I’ve got to find out how to imbue the form of someone’s soul into a weapon, huh? That’s as good a starting point as any.
This should be interesting.
Arwin swept his hand down.
Twelve’s eyes widened in horror. He threw his hands up — and the Wyrm’s jaws slammed around him, crushing his body and swallowing the assassin whole.
There was an instant of stillness. The world seemed to grind to a halt as Twelve vanished within the Wyrm’s mouth.
A glimmer of gold danced through the air before Arwin as words traced themselves out a foot away from his nose.
Milestone 3 of [Curb the Hunger] has been revealed.
Milestone 3: Master the Hungering Maw. Your control over yourself grows, and so does your hunger. Find a way to completely bring the Hungering Maw under your control before it consumes you.

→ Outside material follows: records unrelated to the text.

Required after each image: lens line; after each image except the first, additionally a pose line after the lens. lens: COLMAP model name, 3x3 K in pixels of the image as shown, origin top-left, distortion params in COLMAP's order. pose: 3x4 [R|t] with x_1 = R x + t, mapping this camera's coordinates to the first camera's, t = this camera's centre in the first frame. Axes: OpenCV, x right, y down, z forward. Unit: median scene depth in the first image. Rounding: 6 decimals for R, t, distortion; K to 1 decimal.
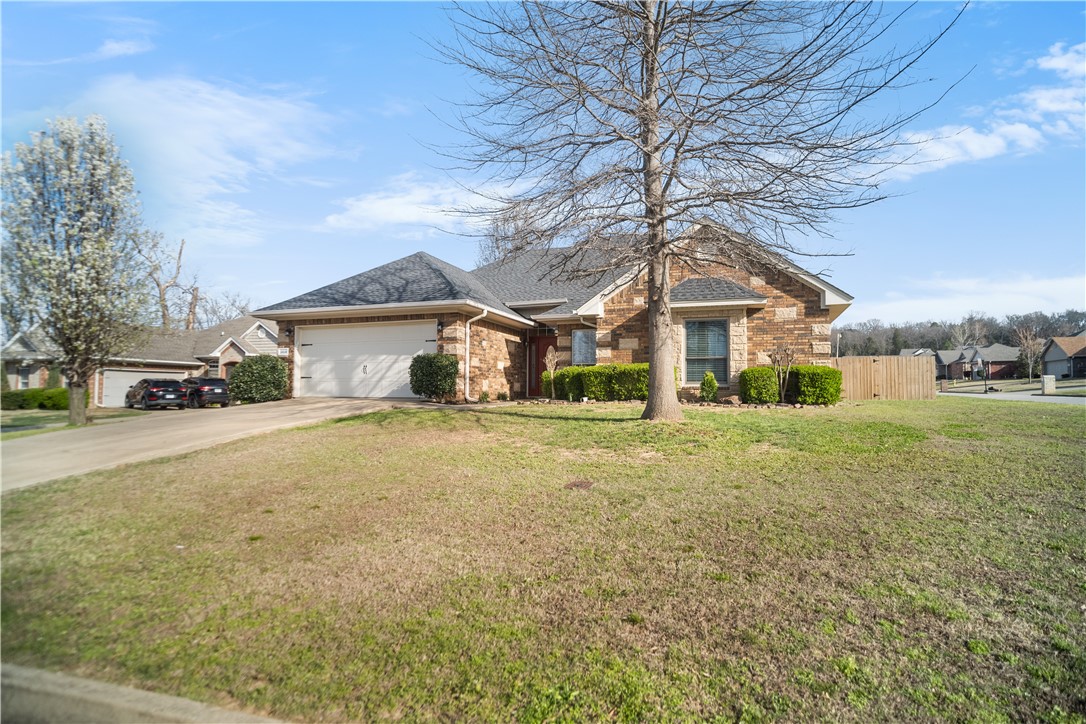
lens RADIAL K [[556.4, 0, 542.0], [0, 556.4, 369.9], [0, 0, 1]] dist [-0.068872, 0.052859]
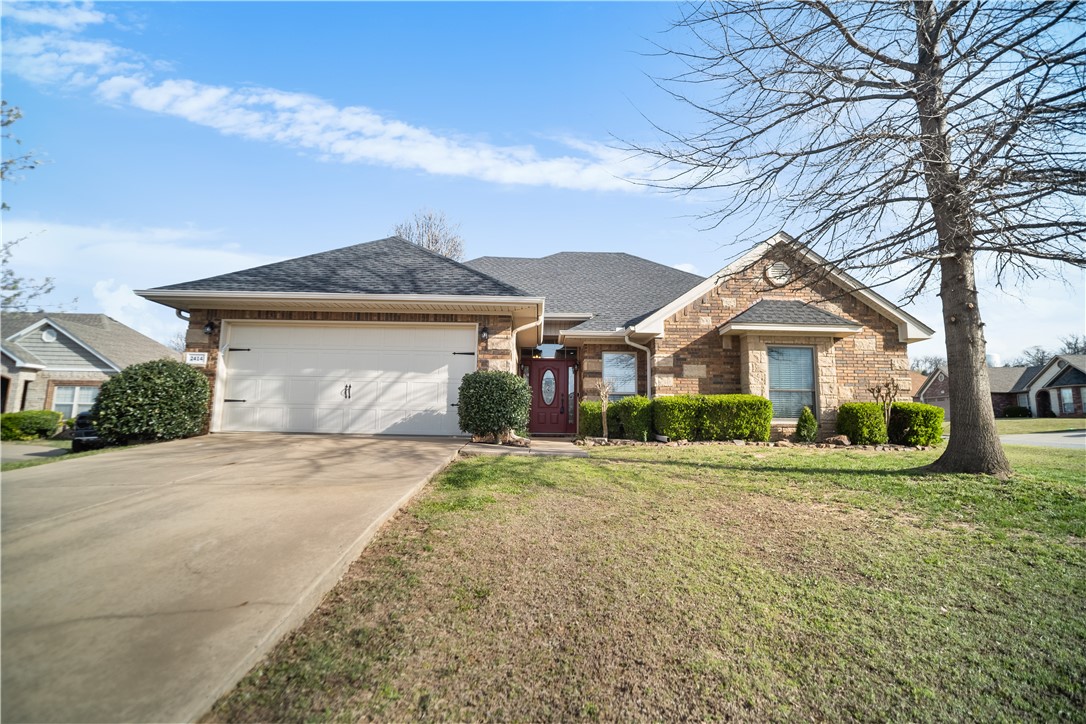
lens RADIAL K [[549.4, 0, 543.0], [0, 549.4, 362.0], [0, 0, 1]] dist [-0.062991, 0.050008]
pose [[0.939394, 0.052054, 0.338866, -0.331695], [-0.026320, 0.996439, -0.080100, 0.010742], [-0.341829, 0.066326, 0.937419, 0.310563]]
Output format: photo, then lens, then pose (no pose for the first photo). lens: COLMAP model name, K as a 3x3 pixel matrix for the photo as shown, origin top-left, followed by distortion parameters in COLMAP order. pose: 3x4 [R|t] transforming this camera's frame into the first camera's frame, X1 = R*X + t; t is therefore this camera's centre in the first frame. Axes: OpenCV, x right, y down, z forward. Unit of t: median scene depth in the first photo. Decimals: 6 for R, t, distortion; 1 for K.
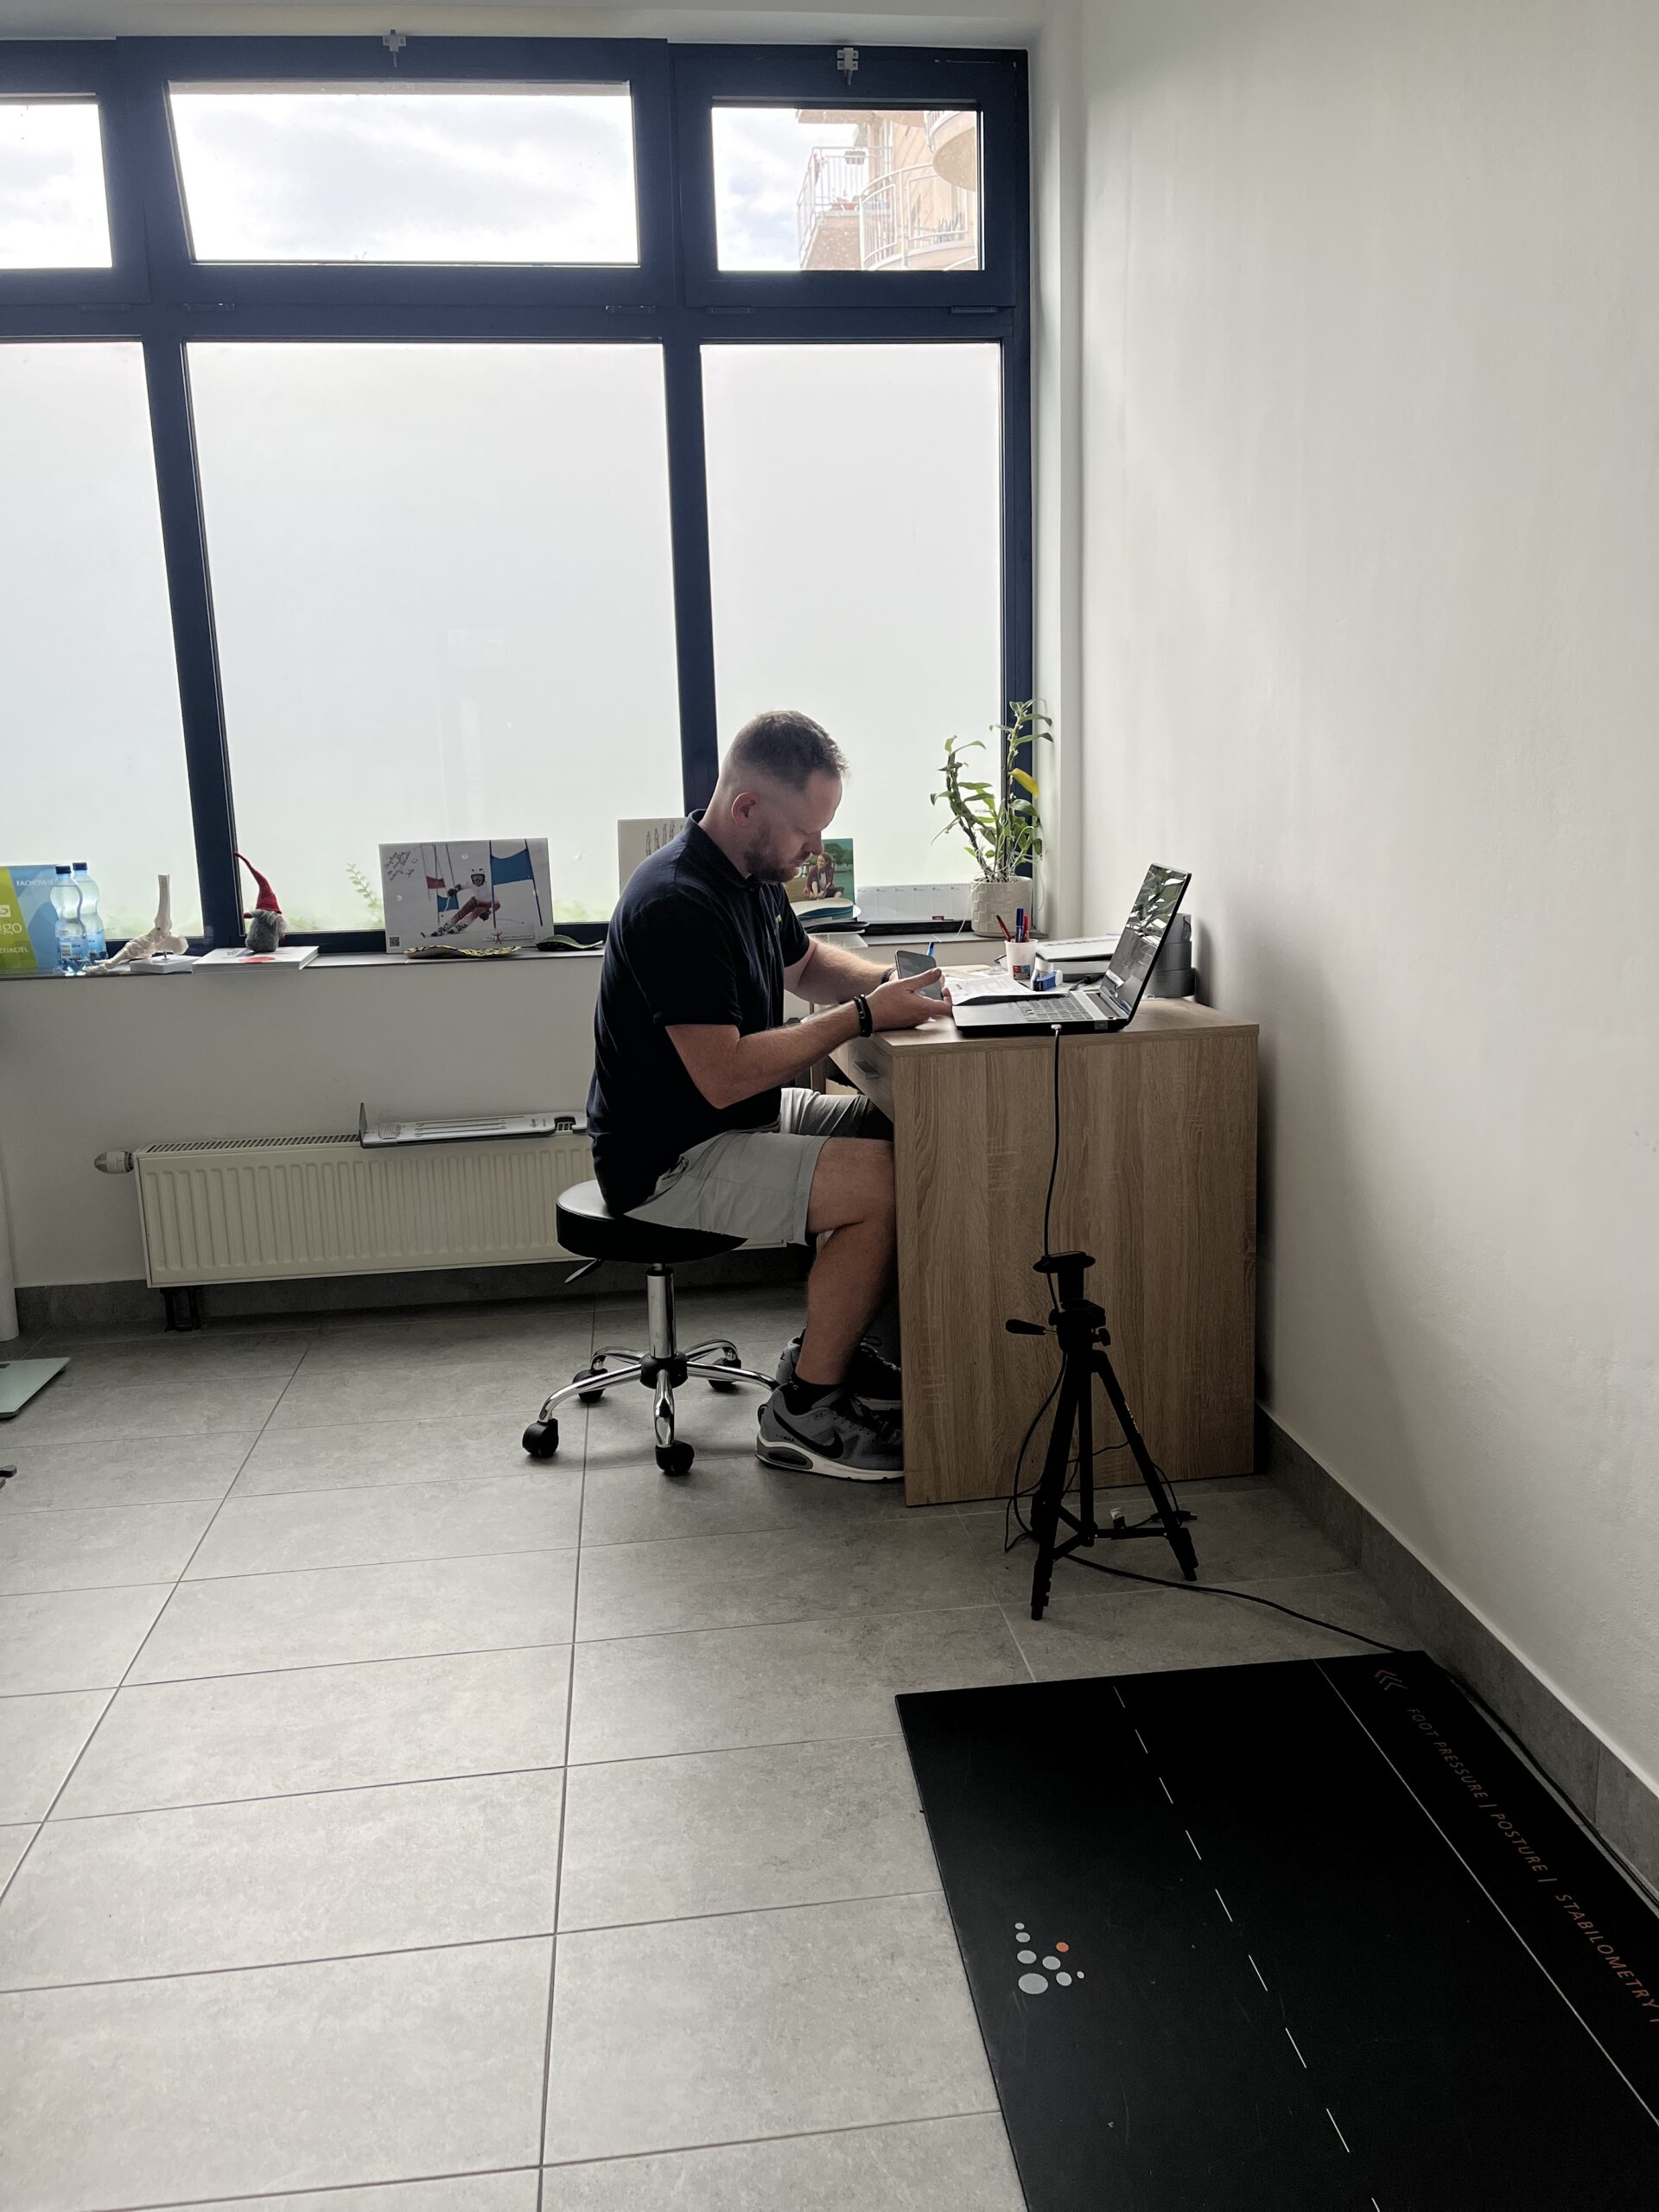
lens RADIAL K [[1675.1, 0, 835.3], [0, 1675.1, 1104.1], [0, 0, 1]] dist [0.070385, -0.083257]
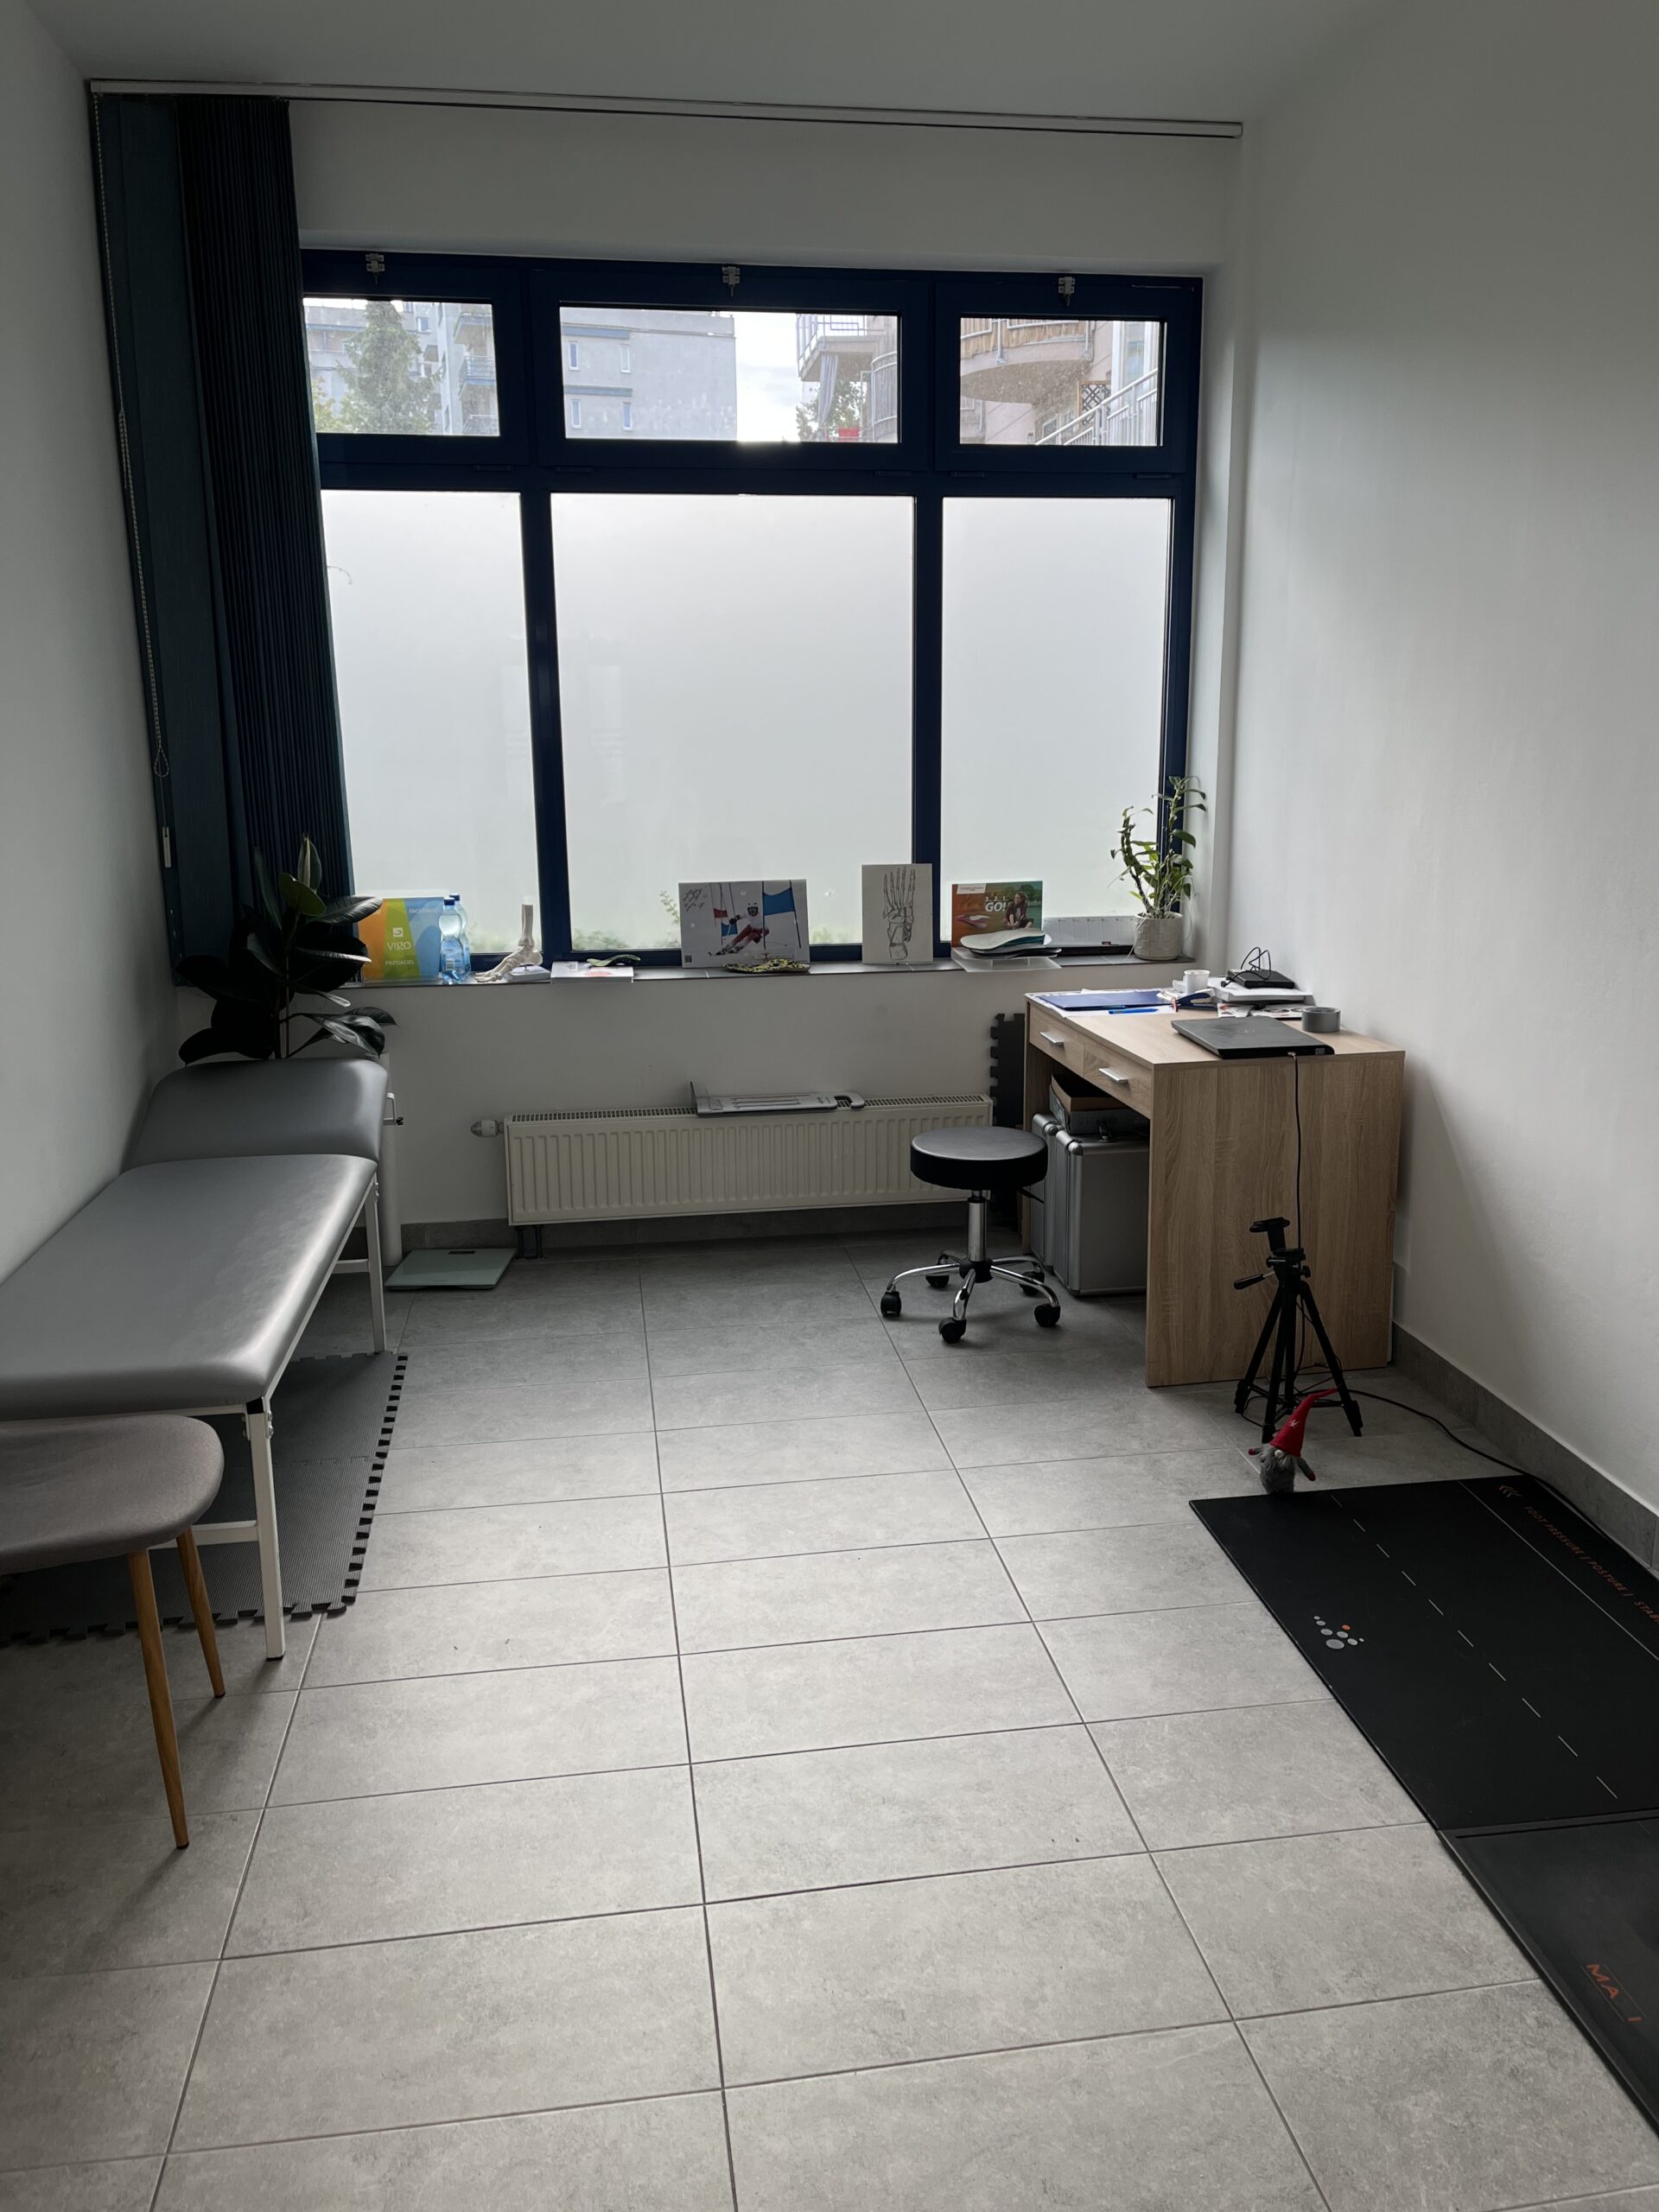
lens RADIAL K [[1675.1, 0, 831.2], [0, 1675.1, 1091.8], [0, 0, 1]] dist [0.070385, -0.083257]
pose [[0.999470, 0.012764, 0.029936, -0.200225], [-0.013594, 0.999524, 0.027692, -0.033245], [-0.029568, -0.028084, 0.999168, -0.297820]]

Reward 3: Unknown Title; Class Upgrade
A burning pain lit in the pit of Arwin’s stomach. His eyes widened. For the first time in quite a while, the Maw had made itself known — and it was starving.
He didn’t get a chance to think on the returned threat of his own body or the additional Class Upgrade that was now included in the reward for the 3rd milestone of his challenge.
The vision shattered, falling away like planes of black glass around Arwin, but he barely even noticed.